[o p]

Поток

23.10.2022

Известно лингвистическое наблюдение: чем менее развито общество, культура, народ, чем меньше они прошли по пути т. н. «прогресса», включая технологический, тем сложнее устроен их язык — и наоборот, чем насыщеннее цивилизационно существование того или иного народа, тем большее наблюдается упрощение и редукция их языковых средств. Например, многие языки примитивных народов Африки, американских индейцев, аборигенов Австралии или Кавказа устроены чрезвычайно сложно, обладают избыточно нюансированной грамматикой, лексическим и фонетическим разнообразием, пестротой и богатством различных языковых элементов. В то же время, большинство языков т. н. «цивилизованных» народов, включая практически все новоевропейские, стремятся к редукции грамматик и форм, универсализации лексики и как можно большей экономии языковых средств, от синтаксиса до фонетики.

Если посмотреть на эти языки в динамике, например, сравнив современный русский с древним или общеславянским, то окажется, что история развития языка — это, по сути, история его формального упрощения, утраты целых сегментов языковых средств (напр., глагольной системы) и постоянного режима экономии на каждом новом этапе развития языка.

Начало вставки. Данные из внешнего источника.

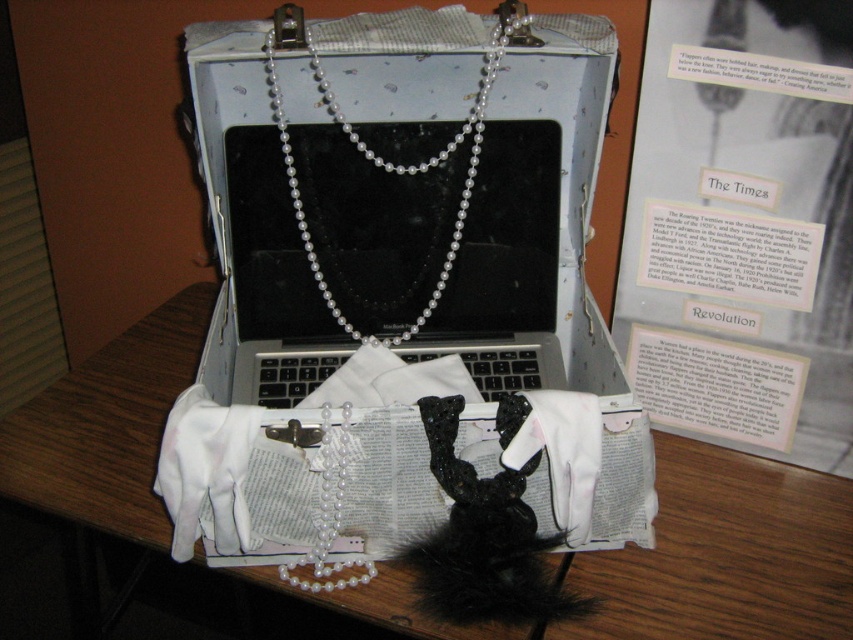
Question: Which point is closer to the camera?

Choices:
 (A) pearl necklace at center
 (B) wooden table at center
 (C) white fabric purse at center

Answer: (C)

Question: Among these objects, which one is farthest from the camera?

Choices:
 (A) pearl necklace at center
 (B) wooden table at center
 (C) white fabric purse at center

Answer: (A)

Question: Which of the following is the closest to the observer?

Choices:
 (A) pearl necklace at center
 (B) wooden table at center

Answer: (B)

Question: Can you confirm if wooden table at center is positioned above pearl necklace at center?

Choices:
 (A) no
 (B) yes

Answer: (A)

Question: Is wooden table at center to the left of white fabric purse at center from the viewer's perspective?

Choices:
 (A) no
 (B) yes

Answer: (B)

Question: Can you confirm if wooden table at center is positioned below white fabric purse at center?

Choices:
 (A) yes
 (B) no

Answer: (A)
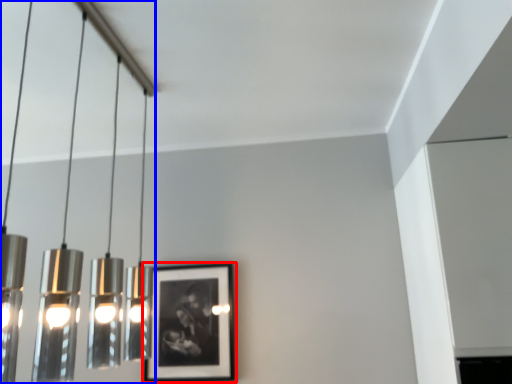
Question: Which object is closer to the camera taking this photo, picture frame (highlighted by a red box) or lamp (highlighted by a blue box)?

Choices:
 (A) picture frame
 (B) lamp

Answer: (B)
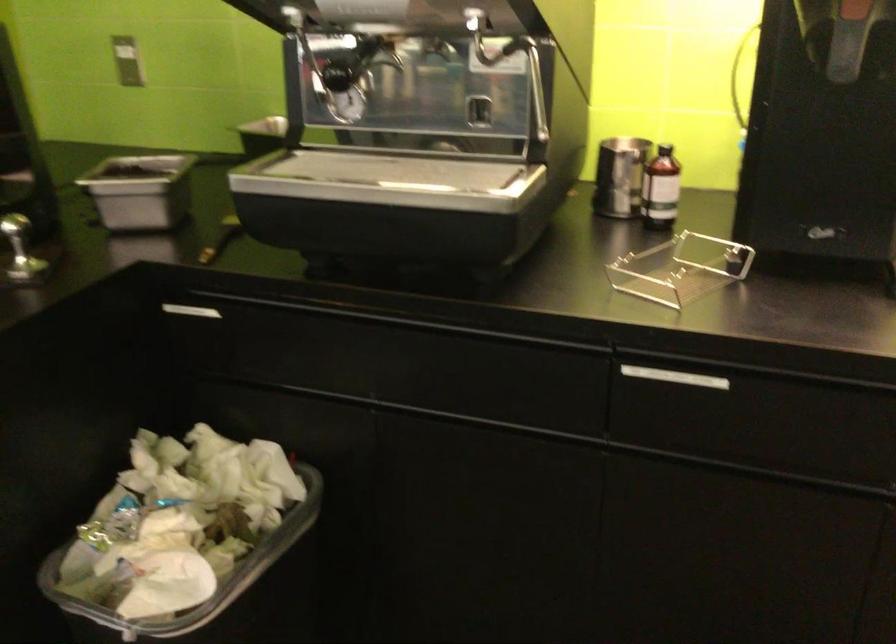
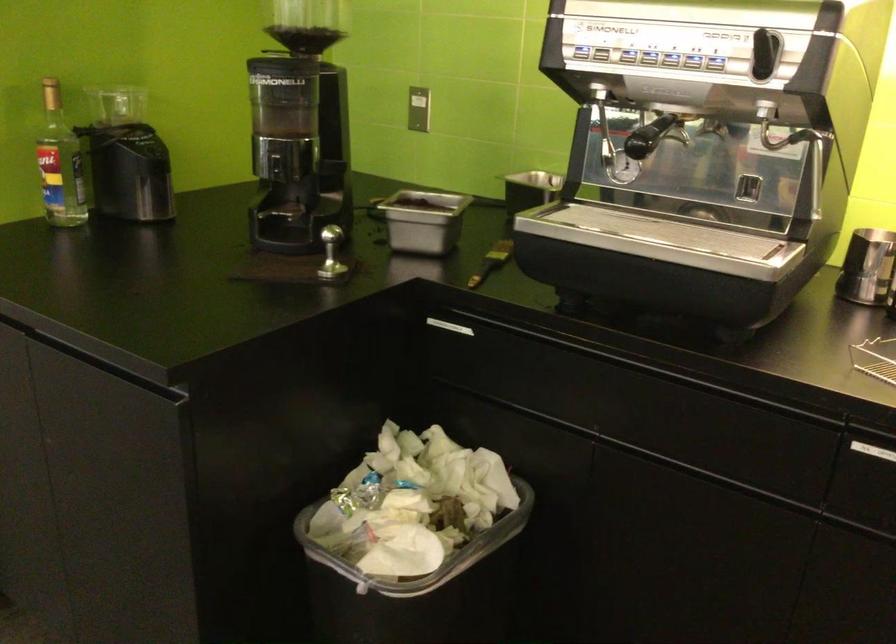
Which direction would the cameraman need to move to produce the second image?

The cameraman moved toward left, backward.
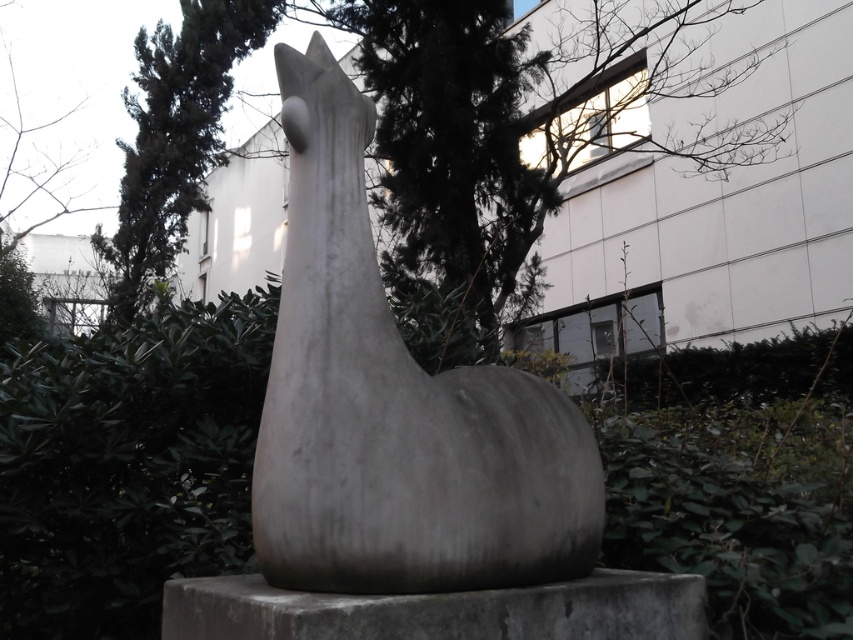
Does green leafy tree at center have a lesser width compared to green leafy tree at upper center?

No.

Can you confirm if green leafy tree at center is positioned to the left of green leafy tree at upper center?

Incorrect, green leafy tree at center is not on the left side of green leafy tree at upper center.

Is point (457, 52) behind point (213, 13)?

No, it is not.

Identify the location of green leafy tree at center. (515, 116).

Who is shorter, green leafy tree at center or gray concrete at center?

gray concrete at center is shorter.

Can you confirm if green leafy tree at center is thinner than gray concrete at center?

In fact, green leafy tree at center might be wider than gray concrete at center.

Is point (608, 131) positioned before point (450, 611)?

No, (608, 131) is behind (450, 611).

This screenshot has width=853, height=640. Find the location of `green leafy tree at center`. green leafy tree at center is located at coordinates (515, 116).

Is white stone sculpture at center bigger than green leafy tree at upper center?

No, white stone sculpture at center is not bigger than green leafy tree at upper center.

Can you confirm if white stone sculpture at center is wider than green leafy tree at upper center?

No, white stone sculpture at center is not wider than green leafy tree at upper center.

What do you see at coordinates (395, 406) in the screenshot? The width and height of the screenshot is (853, 640). I see `white stone sculpture at center` at bounding box center [395, 406].

At what (x,y) coordinates should I click in order to perform the action: click on white stone sculpture at center. Please return your answer as a coordinate pair (x, y). The height and width of the screenshot is (640, 853). Looking at the image, I should click on (395, 406).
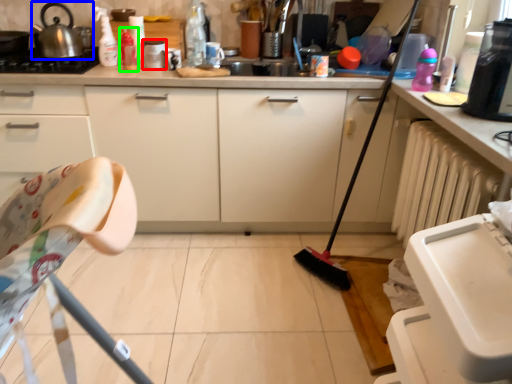
Question: Which is nearer to the appliance (highlighted by a red box)? tea pot (highlighted by a blue box) or bottle (highlighted by a green box).

Choices:
 (A) tea pot
 (B) bottle

Answer: (B)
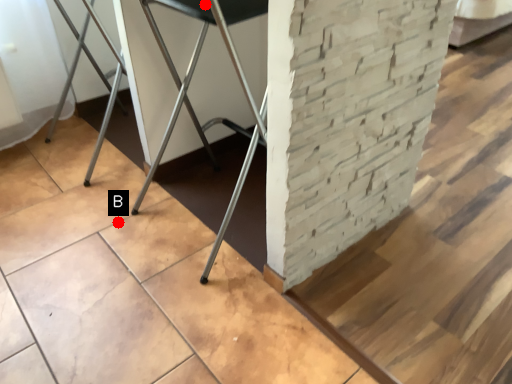
Question: Two points are circled on the image, labeled by A and B beside each circle. Which point appears closest to the camera in this image?

Choices:
 (A) A is closer
 (B) B is closer

Answer: (A)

Конечно, это не линейный процесс и в нём возможны какие-то обратные ходы, связанные, допустим, с кросс-языковыми влияниями, включая разнообразные лексические заимствования или формирование новых словарей, связанных с новой социальной или технической базой, или возникновение параллельных грамматик (разговорной речи и т. п.), но общий сюжет развития языка, как правило, связан с его упрощением.

Такова цена универсализации, это понятно, но возможно, сам этот сюжет заложен в бытии языка несколько глубже, и он своей наглядностью опровергает некоторые наши логические воззрения на устройство языка. Потому что вдруг оказывается, что наиболее продуктивной моделью существования языка в истории будет для нас та, при которой он как бы даётся сразу весь, во всей полноте своих форм, в стадии цветущей сложности изначально, а с течением времени он в своей имманентной полноте лишь теряет, угасает и коллапсирует, превращаясь в итоге в некий вырожденный язык, минимально достаточный для поддержания связи между универсализированными элементами мира.

Это модель, которую не стоит понимать политически, выстраивая своё отношение к ней. Она, для того чтобы быть продуктивной, должна быть включена в само понятие языка, существующего в кеноме именно так, а не иначе.

Отсюда, кстати, возможен один шаг до признания несостоятельными попыток реализации логических / философских конлангов (вроде ифкуиля, aUI, отчасти и логлана), которые строятся от элементарных абстрактных понятий через их микширование к реализации многообразия языковых структур. Это ещё может иметь смысл в качестве логической игры. Но языки устроены противоположным образом: из многоэтажной, насыщенной и предельно нюансированной системы частностей — к образованию базовых понятий и универсальных средств.